During the past few months, Orbitz has been dealing with an investigation by the Department of Transportation and the Department of Justice over the airlines' proposal and over complaints made by rivals about the fairness of the new venture. The U.S. Senate is conducting a hearing about whether the Web site can be developed. The DOT is expected to issue a decision on the proposal by the end of the year.
Orbitz' move comes at a time when the online travel sector is sizzling with increased competition.
Early players such as Priceline.com and Travelocity.com are facing heightened competitive pressure from a number of start-ups fighting in the relatively new niche poised for rapid growth.
Just yesterday, Alviso, Calif.-based upstart Savvio launched its discount-travel Web site. Savvio, which specializes in airfare and cruise bookings, does away with so-called blind purchasing and allows customers to select the most optimal departure times and flights without committing to a purchase. This goes against popular discount agencies such as Priceline, which require customers to purchase tickets before they know specific departure times or the airline.
Hotwire, a discount ticket broker backed by six major airlines and a direct competitor of Priceline, also debuted this month.

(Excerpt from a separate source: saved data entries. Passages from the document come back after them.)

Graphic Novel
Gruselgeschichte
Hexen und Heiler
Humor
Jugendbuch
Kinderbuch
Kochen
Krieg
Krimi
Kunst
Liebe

Orbitz, which was originally scheduled to go live in the middle of this year, also struck three new partnerships today with rental car agencies Advantage Rent-A-Car and Hertz, along with cruise company National Leisure Group (NLG).
Hertz and Advantage Rent-A-Car join Orbitz as charter associates, which means they will offer a selection of their Internet-only rates on the Orbitz site. NLG will be the exclusive reseller of cruise services to Orbitz.
In addition, Orbitz said it has formed several agreements with companies that will provide content and services on the Web site. New content partners include online map provider MapQuest.com and travel resource guide Zagat Survey.